Indicateurs d’exposition à privilégier en santé publique

Les indicateurs de bruit doivent être appropriés au type de problème à décrire et au type de situation à analyser. Sur le plan de la santé publique, certains indicateurs semblent mieux traduire les expositions au bruit pouvant causer des effets néfastes sur la santé et la qualité de vie.

Indicateur

Utilisation

Niveau de bruit continu équivalent pondéré « A »-( LAeq, T)

Ce niveau montre certaines faiblesses, mais il est pertinent pour la santé publique lorsqu’il est basé sur une durée adéquate et qu’il peut être finement détaillé.

Niveau sonore continu équivalent pour une période de 24 heures (une journée) (Lden)

Il tient compte de la plus grande nuisance ressentie et de la nécessité du repos en soirée ou pendant la nuit, intégrant une pondération différente pour chaque période. De plus, sa reconnaissance par la Commission européenne comme indicateur de base pour le bruit environnemental en fait un outil utile pour le suivi de politiques publiques comme celles des transports.

Indice du bruit maximum (LAmax), le LAe ou le SEL, et les indicateurs plus temporels comme les L1, L5 ou L10.

Cet indice apporte une meilleure description des événements bruyants ponctuels.

Indicateurs temporels L90 ou L95.

Décrit mieux le bruit ambiant.

Le nombre d’événements ponctuels

Au-delà de certains niveaux de bruit, il est un indicateur important sur le plan de la santé publique, notamment pour la période de la nuit. À titre indicatif, l’OMS a déjà mentionné de limiter entre 10 à 15 le nombre d’événements nocturnes dépassant ou égal à un niveau de bruit pouvant correspondre à un LAmax intérieur de 45 dBA.
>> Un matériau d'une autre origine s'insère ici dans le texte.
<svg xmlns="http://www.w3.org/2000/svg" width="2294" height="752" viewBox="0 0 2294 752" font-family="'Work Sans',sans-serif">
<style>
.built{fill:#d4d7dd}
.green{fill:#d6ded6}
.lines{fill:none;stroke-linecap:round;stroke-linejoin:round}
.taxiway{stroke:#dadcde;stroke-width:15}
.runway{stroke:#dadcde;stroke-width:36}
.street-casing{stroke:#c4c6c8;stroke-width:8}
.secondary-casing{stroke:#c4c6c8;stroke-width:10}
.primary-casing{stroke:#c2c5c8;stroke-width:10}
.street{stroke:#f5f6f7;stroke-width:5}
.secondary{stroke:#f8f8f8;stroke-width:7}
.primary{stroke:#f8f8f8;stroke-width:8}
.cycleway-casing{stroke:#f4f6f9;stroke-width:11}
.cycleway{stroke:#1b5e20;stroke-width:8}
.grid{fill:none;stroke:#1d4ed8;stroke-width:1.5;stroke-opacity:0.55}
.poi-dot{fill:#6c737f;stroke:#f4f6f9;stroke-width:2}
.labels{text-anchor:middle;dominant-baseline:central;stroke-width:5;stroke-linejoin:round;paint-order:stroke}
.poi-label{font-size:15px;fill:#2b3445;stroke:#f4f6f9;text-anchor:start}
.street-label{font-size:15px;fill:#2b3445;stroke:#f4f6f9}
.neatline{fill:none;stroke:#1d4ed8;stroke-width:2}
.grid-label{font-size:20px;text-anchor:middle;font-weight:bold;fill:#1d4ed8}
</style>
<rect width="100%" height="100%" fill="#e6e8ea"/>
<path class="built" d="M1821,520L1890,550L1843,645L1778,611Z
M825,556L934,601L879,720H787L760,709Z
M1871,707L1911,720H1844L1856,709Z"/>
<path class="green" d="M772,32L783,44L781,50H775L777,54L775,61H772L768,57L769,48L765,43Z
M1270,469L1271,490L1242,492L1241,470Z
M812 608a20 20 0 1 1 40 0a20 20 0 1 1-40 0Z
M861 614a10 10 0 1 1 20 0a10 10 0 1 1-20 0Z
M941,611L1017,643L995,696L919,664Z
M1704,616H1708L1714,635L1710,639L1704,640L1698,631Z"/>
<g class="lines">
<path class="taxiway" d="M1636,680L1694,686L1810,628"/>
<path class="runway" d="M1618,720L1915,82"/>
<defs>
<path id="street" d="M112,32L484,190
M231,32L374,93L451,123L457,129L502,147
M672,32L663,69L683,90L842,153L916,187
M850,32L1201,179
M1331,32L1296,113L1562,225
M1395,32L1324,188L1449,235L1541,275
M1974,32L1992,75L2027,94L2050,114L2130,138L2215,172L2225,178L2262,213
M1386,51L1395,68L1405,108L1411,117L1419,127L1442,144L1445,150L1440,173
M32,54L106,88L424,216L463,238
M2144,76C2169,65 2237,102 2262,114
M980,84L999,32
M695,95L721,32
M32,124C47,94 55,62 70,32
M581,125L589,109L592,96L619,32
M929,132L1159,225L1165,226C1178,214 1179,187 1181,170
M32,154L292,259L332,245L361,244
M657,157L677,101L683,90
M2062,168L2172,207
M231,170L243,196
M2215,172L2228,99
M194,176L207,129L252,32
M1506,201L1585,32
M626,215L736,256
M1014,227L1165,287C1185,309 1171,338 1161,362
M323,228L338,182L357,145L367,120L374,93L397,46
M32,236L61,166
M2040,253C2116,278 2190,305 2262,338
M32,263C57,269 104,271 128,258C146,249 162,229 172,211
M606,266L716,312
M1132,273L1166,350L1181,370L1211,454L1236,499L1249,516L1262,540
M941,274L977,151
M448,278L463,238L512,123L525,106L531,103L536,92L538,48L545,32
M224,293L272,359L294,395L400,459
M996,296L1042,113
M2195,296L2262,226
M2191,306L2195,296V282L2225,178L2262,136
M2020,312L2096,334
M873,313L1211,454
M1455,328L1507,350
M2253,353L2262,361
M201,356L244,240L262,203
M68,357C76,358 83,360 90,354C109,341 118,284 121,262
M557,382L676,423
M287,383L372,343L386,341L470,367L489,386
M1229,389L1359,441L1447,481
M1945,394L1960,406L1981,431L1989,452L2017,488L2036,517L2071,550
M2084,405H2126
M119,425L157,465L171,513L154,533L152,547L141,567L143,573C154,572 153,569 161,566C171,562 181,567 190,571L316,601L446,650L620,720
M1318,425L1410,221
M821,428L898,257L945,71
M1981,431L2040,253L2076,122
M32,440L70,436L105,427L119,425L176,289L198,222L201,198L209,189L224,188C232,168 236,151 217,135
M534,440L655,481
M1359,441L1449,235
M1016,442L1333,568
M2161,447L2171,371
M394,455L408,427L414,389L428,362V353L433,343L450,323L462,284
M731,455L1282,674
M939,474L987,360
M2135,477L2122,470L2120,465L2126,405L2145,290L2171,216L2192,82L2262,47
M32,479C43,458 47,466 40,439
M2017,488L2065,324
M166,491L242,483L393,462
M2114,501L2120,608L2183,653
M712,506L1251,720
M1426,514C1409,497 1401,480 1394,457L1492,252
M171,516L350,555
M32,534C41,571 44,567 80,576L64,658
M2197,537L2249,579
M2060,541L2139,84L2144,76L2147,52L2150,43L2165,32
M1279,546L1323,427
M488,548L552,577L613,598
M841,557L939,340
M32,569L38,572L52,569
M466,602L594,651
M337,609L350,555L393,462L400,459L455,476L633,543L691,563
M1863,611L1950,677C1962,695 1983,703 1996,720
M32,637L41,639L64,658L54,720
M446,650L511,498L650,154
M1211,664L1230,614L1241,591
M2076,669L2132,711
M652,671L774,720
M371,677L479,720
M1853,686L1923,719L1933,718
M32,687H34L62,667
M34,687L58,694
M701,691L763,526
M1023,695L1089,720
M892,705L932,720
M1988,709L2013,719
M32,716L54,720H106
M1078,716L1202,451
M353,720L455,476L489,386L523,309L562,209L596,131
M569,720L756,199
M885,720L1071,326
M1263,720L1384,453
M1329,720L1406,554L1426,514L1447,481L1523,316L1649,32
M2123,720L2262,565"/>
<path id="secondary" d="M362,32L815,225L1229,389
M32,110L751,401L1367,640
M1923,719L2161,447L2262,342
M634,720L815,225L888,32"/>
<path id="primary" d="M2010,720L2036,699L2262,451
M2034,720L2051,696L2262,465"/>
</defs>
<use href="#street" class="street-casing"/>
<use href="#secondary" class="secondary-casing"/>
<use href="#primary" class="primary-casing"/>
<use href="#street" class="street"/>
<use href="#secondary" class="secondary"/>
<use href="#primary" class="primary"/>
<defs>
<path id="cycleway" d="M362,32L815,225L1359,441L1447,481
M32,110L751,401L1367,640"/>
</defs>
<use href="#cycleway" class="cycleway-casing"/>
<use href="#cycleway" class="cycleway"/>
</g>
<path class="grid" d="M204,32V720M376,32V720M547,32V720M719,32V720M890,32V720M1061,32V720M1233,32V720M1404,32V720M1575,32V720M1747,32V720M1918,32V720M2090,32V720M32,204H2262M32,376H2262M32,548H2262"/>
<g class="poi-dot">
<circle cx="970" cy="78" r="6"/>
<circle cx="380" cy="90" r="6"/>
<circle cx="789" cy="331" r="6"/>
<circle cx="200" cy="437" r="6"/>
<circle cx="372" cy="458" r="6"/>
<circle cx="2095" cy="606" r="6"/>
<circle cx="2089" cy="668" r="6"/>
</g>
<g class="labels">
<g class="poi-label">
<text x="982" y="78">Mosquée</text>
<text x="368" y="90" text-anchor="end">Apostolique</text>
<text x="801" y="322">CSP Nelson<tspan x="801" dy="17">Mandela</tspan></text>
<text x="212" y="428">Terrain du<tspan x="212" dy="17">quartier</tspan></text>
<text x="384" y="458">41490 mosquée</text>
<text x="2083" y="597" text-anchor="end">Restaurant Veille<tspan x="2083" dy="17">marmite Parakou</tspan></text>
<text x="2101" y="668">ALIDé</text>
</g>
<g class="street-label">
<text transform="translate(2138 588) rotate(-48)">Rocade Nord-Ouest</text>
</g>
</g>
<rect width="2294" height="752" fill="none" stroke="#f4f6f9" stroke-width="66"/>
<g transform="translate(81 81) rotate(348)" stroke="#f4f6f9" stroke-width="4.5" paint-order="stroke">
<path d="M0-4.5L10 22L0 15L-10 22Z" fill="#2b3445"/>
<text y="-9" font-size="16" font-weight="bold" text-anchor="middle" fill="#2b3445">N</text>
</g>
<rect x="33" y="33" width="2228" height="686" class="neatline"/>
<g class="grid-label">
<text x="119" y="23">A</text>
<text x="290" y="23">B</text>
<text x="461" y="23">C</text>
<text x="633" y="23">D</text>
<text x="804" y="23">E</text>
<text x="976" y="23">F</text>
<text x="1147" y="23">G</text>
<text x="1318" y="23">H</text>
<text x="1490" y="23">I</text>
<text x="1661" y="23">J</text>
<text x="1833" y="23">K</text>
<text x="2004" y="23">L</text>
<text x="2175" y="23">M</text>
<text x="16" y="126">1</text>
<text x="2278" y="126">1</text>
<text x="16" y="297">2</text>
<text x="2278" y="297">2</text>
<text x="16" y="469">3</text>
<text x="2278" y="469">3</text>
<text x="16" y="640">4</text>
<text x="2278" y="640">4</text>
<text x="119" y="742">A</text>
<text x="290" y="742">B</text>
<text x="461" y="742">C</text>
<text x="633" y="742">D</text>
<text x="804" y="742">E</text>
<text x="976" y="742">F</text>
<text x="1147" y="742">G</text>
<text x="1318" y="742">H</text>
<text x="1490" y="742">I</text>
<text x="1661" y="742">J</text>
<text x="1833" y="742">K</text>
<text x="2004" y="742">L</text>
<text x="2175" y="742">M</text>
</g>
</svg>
L’émergence ou l’indice du bruit émergent

C’est l’indicateur qui permet le mieux de considérer la condition sonore de chaque milieu ainsi que l’impact de l’ajout de sources de bruit, permettant d’évaluer l’acceptabilité de certains bruits et de mieux gérer les problèmes qu’ils causent, tant dans les milieux calmes que dans les milieux déjà bruyants.
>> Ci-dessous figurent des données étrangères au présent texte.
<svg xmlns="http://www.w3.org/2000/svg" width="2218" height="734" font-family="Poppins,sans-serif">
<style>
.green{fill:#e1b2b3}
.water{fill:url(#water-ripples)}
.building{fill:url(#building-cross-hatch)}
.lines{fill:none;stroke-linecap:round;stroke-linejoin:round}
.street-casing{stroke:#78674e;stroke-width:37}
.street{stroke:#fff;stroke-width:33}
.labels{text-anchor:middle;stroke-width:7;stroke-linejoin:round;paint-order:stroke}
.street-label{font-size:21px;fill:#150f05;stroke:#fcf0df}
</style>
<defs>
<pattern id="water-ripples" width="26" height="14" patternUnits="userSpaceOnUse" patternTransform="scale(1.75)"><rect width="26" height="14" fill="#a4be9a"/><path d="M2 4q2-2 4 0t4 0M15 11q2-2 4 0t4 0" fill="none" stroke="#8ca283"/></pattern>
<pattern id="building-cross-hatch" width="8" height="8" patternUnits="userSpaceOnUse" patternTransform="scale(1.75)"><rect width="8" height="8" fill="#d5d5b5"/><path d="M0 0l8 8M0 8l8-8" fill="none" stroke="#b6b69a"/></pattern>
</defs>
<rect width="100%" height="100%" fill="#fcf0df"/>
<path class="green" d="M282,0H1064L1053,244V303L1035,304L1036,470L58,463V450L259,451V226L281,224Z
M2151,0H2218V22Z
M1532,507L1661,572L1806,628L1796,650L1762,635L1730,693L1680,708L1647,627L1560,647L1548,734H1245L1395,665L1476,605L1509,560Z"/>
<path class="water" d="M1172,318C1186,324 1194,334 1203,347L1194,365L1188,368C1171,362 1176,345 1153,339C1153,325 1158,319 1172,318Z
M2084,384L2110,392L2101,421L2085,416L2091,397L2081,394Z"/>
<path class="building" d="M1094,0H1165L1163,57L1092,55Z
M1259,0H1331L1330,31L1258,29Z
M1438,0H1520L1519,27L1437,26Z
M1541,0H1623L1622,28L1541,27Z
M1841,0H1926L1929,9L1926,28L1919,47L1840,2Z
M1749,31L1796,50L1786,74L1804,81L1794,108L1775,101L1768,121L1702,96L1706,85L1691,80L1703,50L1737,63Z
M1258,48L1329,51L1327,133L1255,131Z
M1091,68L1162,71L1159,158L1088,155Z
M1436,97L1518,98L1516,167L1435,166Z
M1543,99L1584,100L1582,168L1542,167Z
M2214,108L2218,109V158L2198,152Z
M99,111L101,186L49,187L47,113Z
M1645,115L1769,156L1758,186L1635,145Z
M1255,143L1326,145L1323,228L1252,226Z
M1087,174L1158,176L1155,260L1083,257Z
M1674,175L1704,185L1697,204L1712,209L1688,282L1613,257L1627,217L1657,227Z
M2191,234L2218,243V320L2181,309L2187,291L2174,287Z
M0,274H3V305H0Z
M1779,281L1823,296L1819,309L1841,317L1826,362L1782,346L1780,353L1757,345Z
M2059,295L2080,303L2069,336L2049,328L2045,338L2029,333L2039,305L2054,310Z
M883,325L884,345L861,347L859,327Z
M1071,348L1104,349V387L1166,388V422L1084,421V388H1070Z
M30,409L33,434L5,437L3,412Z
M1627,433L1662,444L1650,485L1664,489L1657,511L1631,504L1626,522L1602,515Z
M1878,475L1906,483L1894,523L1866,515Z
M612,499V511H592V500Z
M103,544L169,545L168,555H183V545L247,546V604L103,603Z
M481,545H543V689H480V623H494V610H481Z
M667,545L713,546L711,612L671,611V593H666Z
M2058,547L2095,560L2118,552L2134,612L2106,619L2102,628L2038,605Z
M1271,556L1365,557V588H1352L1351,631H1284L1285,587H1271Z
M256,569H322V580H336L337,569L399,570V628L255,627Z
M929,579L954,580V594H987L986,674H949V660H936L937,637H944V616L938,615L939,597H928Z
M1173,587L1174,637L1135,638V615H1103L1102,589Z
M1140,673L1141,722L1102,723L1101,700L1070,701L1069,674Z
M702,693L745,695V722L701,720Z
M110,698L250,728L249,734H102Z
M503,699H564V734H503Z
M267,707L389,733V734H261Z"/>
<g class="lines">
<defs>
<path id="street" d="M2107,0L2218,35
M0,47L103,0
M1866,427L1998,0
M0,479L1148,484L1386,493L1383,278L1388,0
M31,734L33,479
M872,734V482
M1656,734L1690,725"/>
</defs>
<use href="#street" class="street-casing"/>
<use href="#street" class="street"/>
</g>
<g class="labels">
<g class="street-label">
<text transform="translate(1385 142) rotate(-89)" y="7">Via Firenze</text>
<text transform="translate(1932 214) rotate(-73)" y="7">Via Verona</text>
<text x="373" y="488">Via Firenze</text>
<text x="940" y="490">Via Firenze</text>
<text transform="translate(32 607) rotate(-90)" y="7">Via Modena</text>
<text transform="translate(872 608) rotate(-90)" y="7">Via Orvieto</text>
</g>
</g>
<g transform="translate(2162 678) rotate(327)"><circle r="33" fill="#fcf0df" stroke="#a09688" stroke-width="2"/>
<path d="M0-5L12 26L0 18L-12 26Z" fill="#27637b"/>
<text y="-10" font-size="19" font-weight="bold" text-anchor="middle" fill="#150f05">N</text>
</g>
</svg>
Ces indicateurs, lorsqu’ils sont bien utilisés, permettent de mieux connaître l’exposition des personnes, tout en sachant que, pris isolément, ils prédisent mal la nuisance, puisque celle-ci n’est pas uniquement tributaire des paramètres acoustiques. Souvent, ils sont employés dans le cadre de projets ou de situations particulières, mais ils peuvent également être utilisés à plus large échelle et ainsi contribuer aux systèmes de surveillance de l’exposition.

Par exemple, les divers indicateurs de l’exposition provenant de la cartographie font l’objet d’un suivi. Ils sont complétés par d’autres indicateurs, tels que le taux brut de plaintes pour bruit (Angleterre) et la proportion de la population se disant affectée par le bruit de voisinage et le bruit extérieur (obtenue dans le cadre d’une enquête annuelle).